Carson Letot instructs members of the Greenkeeper Apprentice Program ahead of the 2024 U.S. Open at Pinehurst Resort & C.C. (Course No. 2) in Village of Pinehurst, N.C. on Sunday, June 2, 2024. (Photo: Sean Dodge/USGA)

Carson Letot is the man responsible for putting the program in motion. A former high school science teacher who was looking to expand his horizons, Letot moved from Michigan to Pinehurst last Augusta to oversee and teach the GAP program.

“I think this is truly the Nexus of recruitment and retention in the industry,” he said. “We’re at a position where golf is booming but the maintenance industry is having a really hard time keeping up with that demand for a long period of time. There have been some issues. I don’t necessarily want to be negative about it, but oftentimes a lot of these individuals are working long, hard hours and not necessarily being compensated, right? And so, when we look at recruitment and retention intervention, we say, okay, well, how can we draw people in the industry and then how can we keep them? One of those ways is to provide some education and opportunity.”

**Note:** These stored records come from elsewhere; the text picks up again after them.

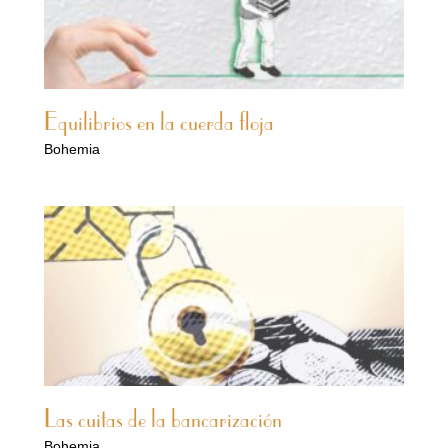
Equilibrios en la cuerda floja
Bohemia
Las cuitas de la bancarización
Bohemia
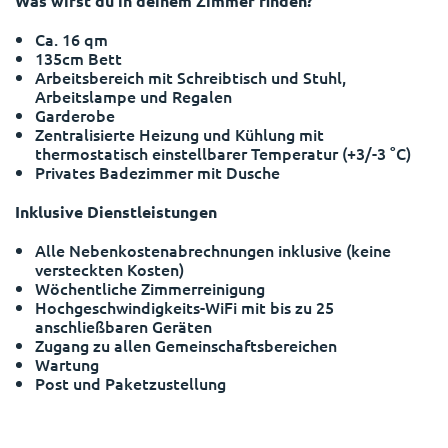
Was wirst du in deinem Zimmer finden?
Portuguese
Ca. 16 qm
135cm Bett
Arbeitsbereich mit Schreibtisch und Stuhl,
Arbeitslampe und Regalen
Garderobe
Zentralisierte Heizung und Kühlung mit
thermostatisch einstellbarer Temperatur (+3/-3 °C)
Privates Badezimmer mit Dusche
Inklusive Dienstleistungen
Alle Nebenkostenabrechnungen inklusive (keine
versteckten Kosten)
Wöchentliche Zimmerreinigung
Hochgeschwindigkeits-WiFi mit bis zu 25
anschließbaren Geräten
Zugang zu allen Gemeinschaftsbereichen
Wartung
Post und Paketzustellung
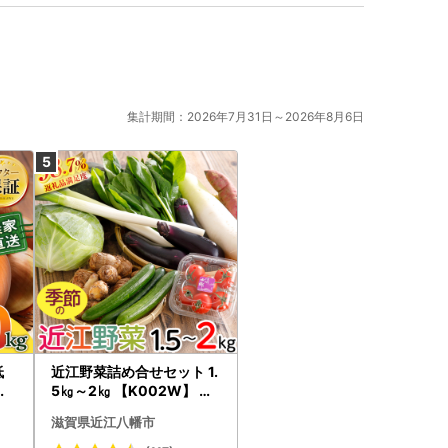
集計期間：2026年7月31日～2026年8月6日
低
近江野菜詰め合せセット 1.
イ
5㎏～2㎏ 【K002W】 野
送
菜 旬 新鮮
滋賀県近江八幡市
3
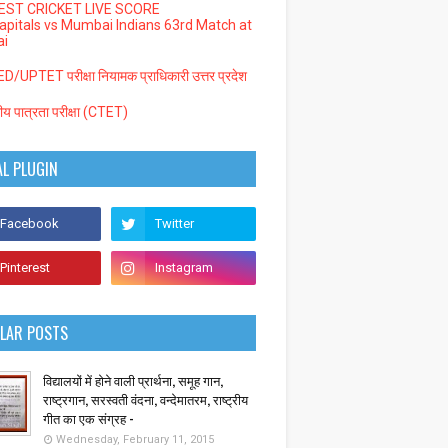
EST CRICKET LIVE SCORE
Capitals vs Mumbai Indians 63rd Match at
i
/UPTET परीक्षा नियामक प्राधिकारी उत्तर प्रदेश
्रीय पात्रता परीक्षा (CTET)
AL PLUGIN
LAR POSTS
विद्यालयों में होने वाली प्रार्थना, समूह गान,
राष्ट्रगान, सरस्वती वंदना, वन्देमातरम, राष्ट्रीय
गीत का एक संग्रह -
Wednesday, February 11, 2015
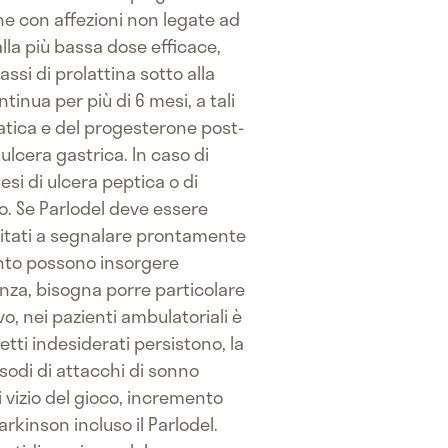
ne con affezioni non legate ad
la più bassa dose efficace,
assi di prolattina sotto alla
inua per più di 6 mesi, a tali
matica e del progesterone post-
ulcera gastrica. In caso di
si di ulcera peptica o di
o. Se Parlodel deve essere
vitati a segnalare prontamente
mento possono insorgere
anza, bisogna porre particolare
o, nei pazienti ambulatoriali è
fetti indesiderati persistono, la
odi di attacchi di sonno
i vizio del gioco, incremento
arkinson incluso il Parlodel.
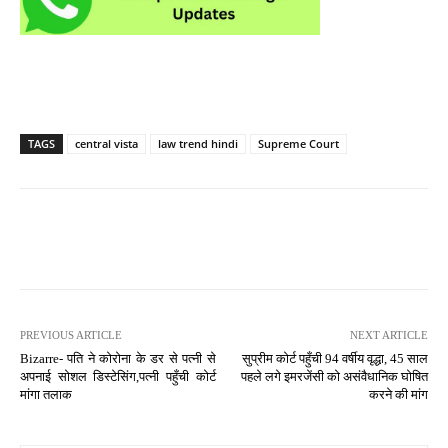
TAGS
central vista
law trend hindi
Supreme Court
PREVIOUS ARTICLE
NEXT ARTICLE
Bizarre- पति ने कोरोना के डर से पत्नी से
सुप्रीम कोर्ट पहुँची 94 वर्षीय वृद्धा, 45 साल
अपनाई सोशल डिस्टेसिंग,पत्नी पहुँची कोर्ट
पहले लगे इमरजेंसी को असंवैधानिक घोषित
मांगा तलाक
करने की मांग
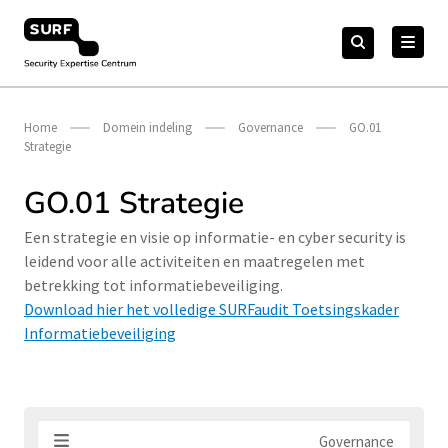
Meteen
Zoeken
naar
Zoeken
naar:
Security Expertise Centrum – by SURF
de
content
Home
Domein indeling
Governance
GO.01
Strategie
GO.01 Strategie
Een strategie en visie op informatie- en cyber security is
leidend voor alle activiteiten en maatregelen met
betrekking tot informatiebeveiliging.
Download hier het volledige SURFaudit Toetsingskader
Informatiebeveiliging
Governance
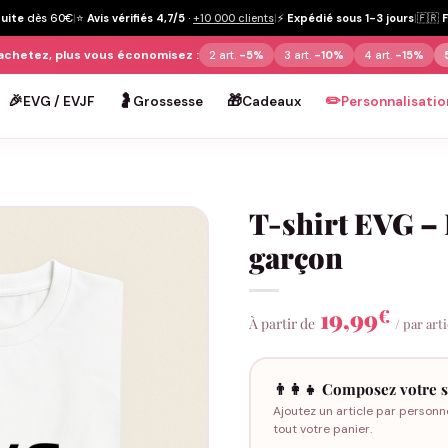
tuite
dès 60€
|
⭐
Avis vérifiés 4,7/5
·
+10 000 clients
|
⚡
Expédié sous 1-3 jours
|
🇫🇷
achetez, plus vous économisez :
2 art.
-5%
3 art.
-10%
4 art.
-15%
🎉
🤰
🎁
✏️
EVG / EVJF
Grossesse
Cadeaux
Personnalisatio
T-shirt EVG – 
garçon
19,99
€
À partir de
/ par art
👨‍👩‍👧 Composez votre s
Ajoutez un article par personn
tout votre panier.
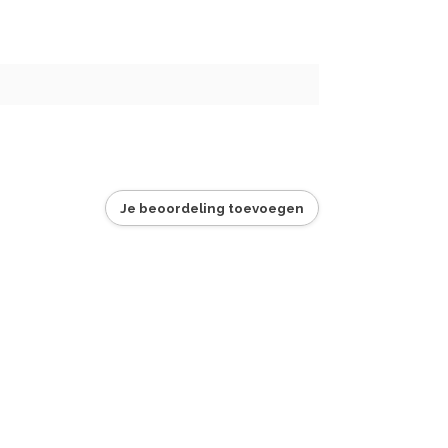
Je beoordeling toevoegen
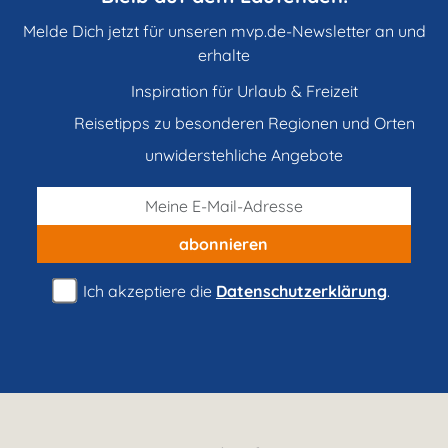
Melde Dich jetzt für unseren mvp.de-Newsletter an und
erhalte
Inspiration für Urlaub & Freizeit
Reisetipps zu besonderen Regionen und Orten
unwiderstehliche Angebote
abonnieren
Ich akzeptiere die
Datenschutzerklärung
.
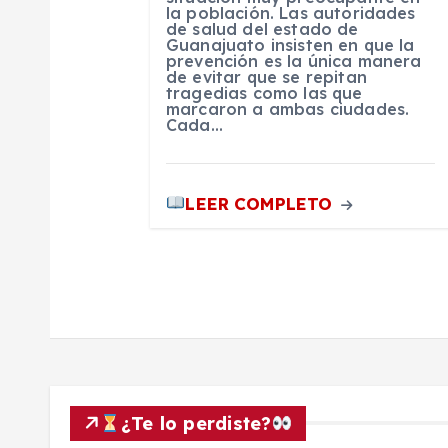
la población. Las autoridades
n
de salud del estado de
Guanajuato insisten en que la
prevención es la única manera
t
de evitar que se repitan
tragedias como las que
marcaron a ambas ciudades.
Cada…
r
a
LEER COMPLETO
d
a
s
¿Te lo perdiste?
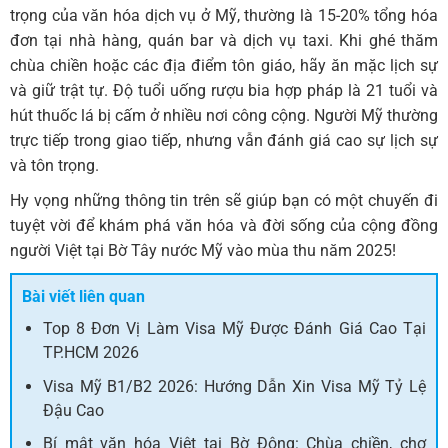
trọng của văn hóa dịch vụ ở Mỹ, thường là 15-20% tổng hóa
đơn tại nhà hàng, quán bar và dịch vụ taxi. Khi ghé thăm
chùa chiền hoặc các địa điểm tôn giáo, hãy ăn mặc lịch sự
và giữ trật tự. Độ tuổi uống rượu bia hợp pháp là 21 tuổi và
hút thuốc lá bị cấm ở nhiều nơi công cộng. Người Mỹ thường
trực tiếp trong giao tiếp, nhưng vẫn đánh giá cao sự lịch sự
và tôn trọng.
Hy vọng những thông tin trên sẽ giúp bạn có một chuyến đi
tuyệt vời để khám phá văn hóa và đời sống của cộng đồng
người Việt tại Bờ Tây nước Mỹ vào mùa thu năm 2025!
Bài viết liên quan
Top 8 Đơn Vị Làm Visa Mỹ Được Đánh Giá Cao Tại
TP.HCM 2026
Visa Mỹ B1/B2 2026: Hướng Dẫn Xin Visa Mỹ Tỷ Lệ
Đậu Cao
Bí mật văn hóa Việt tại Bờ Đông: Chùa chiền, chợ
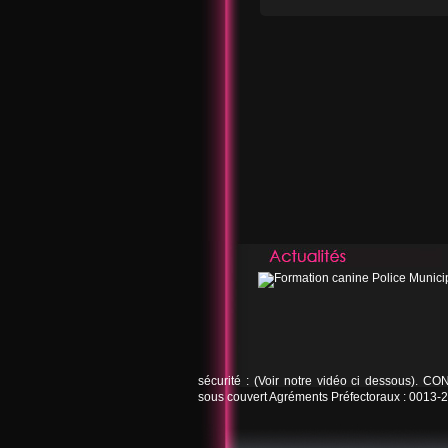
sécurité : (Voir notre vidéo ci dessous). 
sous couvert Agréments Préfectoraux : 0013-2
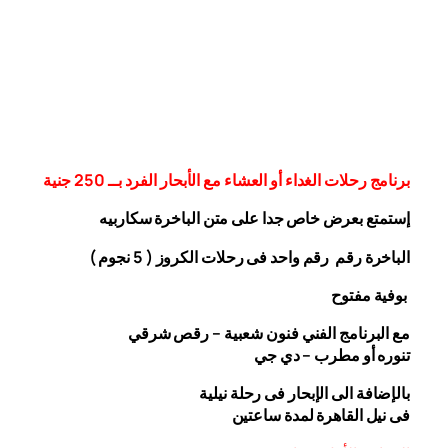
برنامج رحلات الغداء أو العشاء مع الأبحار الفرد بــ 250 جنية
إستمتع بعرض خاص جدا على متن الباخرة
سكاربيه
الباخرة رقم رقم واحد فى رحلات الكروز ( 5 نجوم )
بوفية مفتوح
مع البرنامج الفني فنون شعبية – رقص شرقي
تنوره أو مطرب – دي جي
بالإضافة الى الإبحار فى رحلة نيلية
فى نيل القاهرة لمدة ساعتين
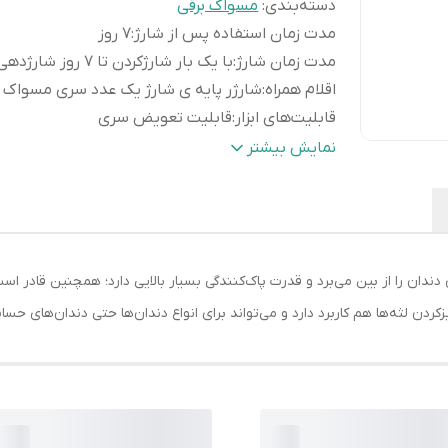
دسته‌بندی
:
مسواک برقی
مدت زمان استفاده پس از شارژ
:
7 روز
مدت زمان شارژ
:
با یک بار شارژکردن تا 7 روز شارژدهی دارد
اقلام همراه
:
شارژر پایه ی شارژ یک عدد سری مسواک ب
قابلیت‌های ابزار
:
قابلیت تعویض سری
تجهیزات همراه
:
استند شارژ
نمایش بیشتر
سایر
_ وزن مسواک و سری: 110 گرم_ پاک ک
مشخصات
:
ها و پلاکهای دندان_ دارای الیاف نرم منا
برای لثه و دندان_ امکان مسواک زدن نقاط
از دسترس و دندانهای عقبی
ورال-بی Vitality Cross Action پلاک‌های دندان را از بین می‌برد و قدرت پاک‌کنندگی بسیار بالایی دارد
امکانات ابزار
:
تایمر
سری ها
:
سری برای تمیز کنندگی قوی
ردن لثه‌ها هم کاربرد دارد و می‌تواند برای انواع دندان‌ها حتی دندان‌های حس
نوع حرکت
:
لرزشی , چرخشی
منبع انرژی
:
برق شهری
سرعت چرخش در دقیقه
:
7600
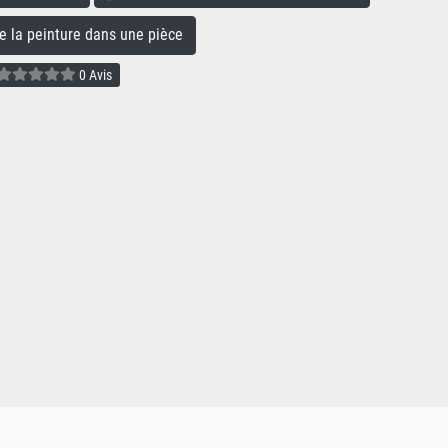
la peinture dans une pièce
0 Avis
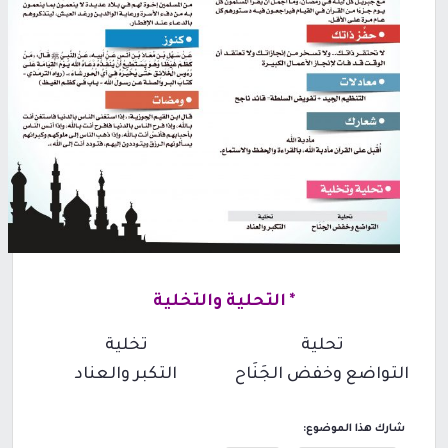
*
التحلية والتخلية
تحلية
تخلية
التواضع وخفض الجَنَاح
التكبر والعناد
شارك هذا الموضوع:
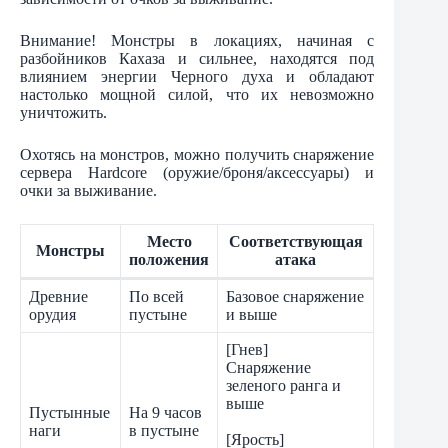
Внимание! Монстры в локациях, начиная с
разбойников Кахаза и сильнее, находятся под
влиянием энергии Черного духа и обладают
настолько мощной силой, что их невозможно
уничтожить.
Охотясь на монстров, можно получить снаряжение
сервера Hardcore (оружие/броня/аксессуары) и
очки за выживание.
Место
Соответствующая
Монстры
положения
атака
Древние
По всей
Базовое снаряжение
орудия
пустыне
и выше
[Гнев]
Снаряжение
зеленого ранга и
выше
Пустынные
На 9 часов
наги
в пустыне
[Ярость]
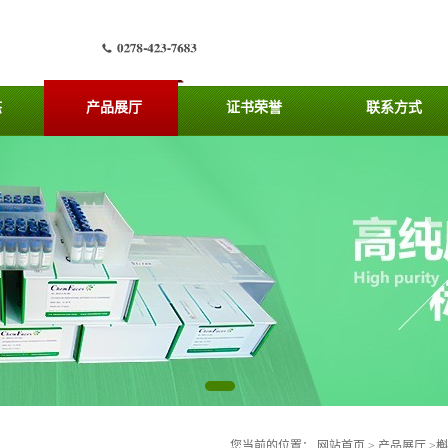
态
产品展厅
证书荣誉
联系方式
您当前的位置：
网站首页
>
产品展厅
>
槲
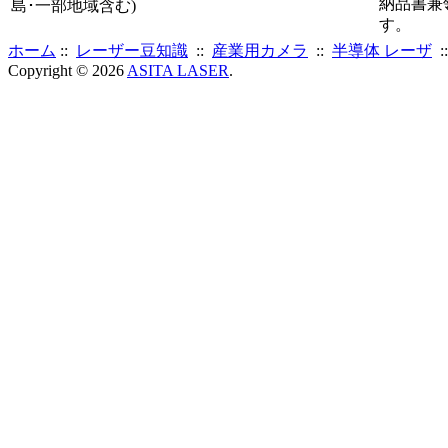
納品書兼
島･一部地域含む)
す。
ホーム
::
レーザー豆知識
::
産業用カメラ
::
半導体 レーザ
:
Copyright © 2026
ASITA LASER
.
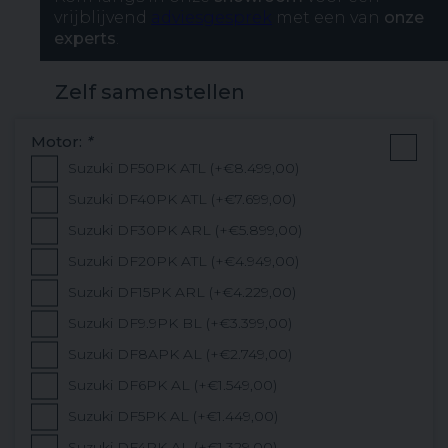
vrijblijvend
adviesgesprek
met een van
onze
experts
.
Zelf samenstellen
Motor:
*
Suzuki DF50PK ATL (+€8.499,00)
Suzuki DF40PK ATL (+€7.699,00)
Suzuki DF30PK ARL (+€5.899,00)
Suzuki DF20PK ATL (+€4.949,00)
Suzuki DF15PK ARL (+€4.229,00)
Suzuki DF9.9PK BL (+€3.399,00)
Suzuki DF8APK AL (+€2.749,00)
Suzuki DF6PK AL (+€1.549,00)
Suzuki DF5PK AL (+€1.449,00)
Suzuki DF4PK AL (+€1.329,00)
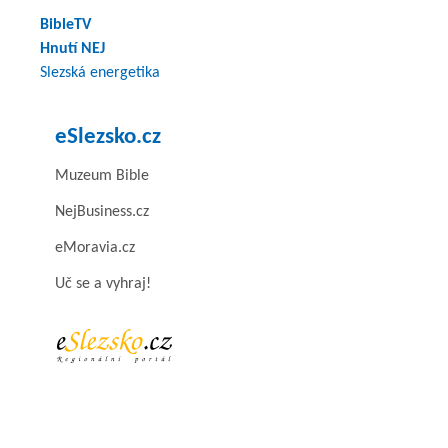
BibleTV
Hnutí NEJ
Slezská energetika
eSlezsko.cz
Muzeum Bible
NejBusiness.cz
eMoravia.cz
Uč se a vyhraj!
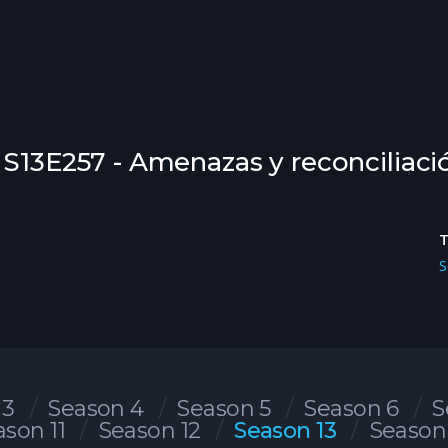
 S13E257 - Amenazas y reconciliaci
S
 3
Season 4
Season 5
Season 6
S
ason 11
Season 12
Season 13
Season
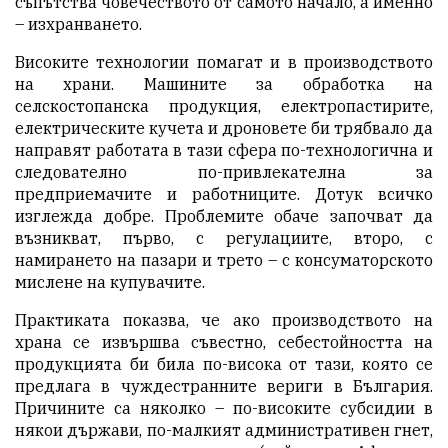
съпътства човечеството от самото начало, а именно
– изхранването.
Високите технологии помагат и в производството
на храни. Машините за обработка на
селскостопанска продукция, електропастирите,
електрическите кучета и дроновете би трябвало да
направят работата в тази сфера по-технологична и
следователно по-привлекателна за
предприемачите и работниците. Дотук всичко
изглежда добре. Проблемите обаче започват да
възникват, първо, с регулациите, второ, с
намирането на пазари и трето – с консуматорското
мислене на купувачите.
Практиката показва, че ако производството на
храна се извършва съвестно, себестойността на
продукцията би била по-висока от тази, която се
предлага в чуждестранните вериги в България.
Причините са няколко – по-високите субсидии в
някои държави, по-малкият административен гнет,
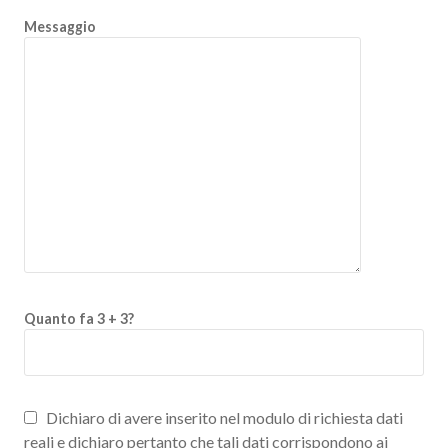
Messaggio
Quanto fa 3 + 3?
Dichiaro di avere inserito nel modulo di richiesta dati
reali e dichiaro pertanto che tali dati corrispondono ai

Letot knows he’s working with students from various backgrounds in the GAP, so his teaching style has to be a little more hands-on than it was when he was dealing with teens. But the reward is a class that knows good things can come to those who stick it out.

“So let’s say I’m working this job. I rake bunkers every day. Maybe if somebody actually supports me and teaches me the science behind all this, I might take a little more ownership over it and then, from there, I might take on a leadership position,” Letot said. “So our goal is to have every one of our graduates who leave the program not only becoming a lifelong learner in the industry but at the same time seeking what we hope is going to be the development of a career. Not just a job to pay the bills here and there, but a sustainable career.”

The program is expanding, adding another class in Myrtle Beach this year and the hope is that it will continue to add career employees to the golf workforce.

For those like Hurtado, who continue to learn and grow in the process, the chance was one he’ll always be appreciative of.

“Look, this just kind of happened for me. I moved here from Colorado and was going to work as a handyman when someone said they had the perfect job for me because I love the outdoors, I love golf and I love learning new things,” Hurtado said. “It’s been just perfect for me.”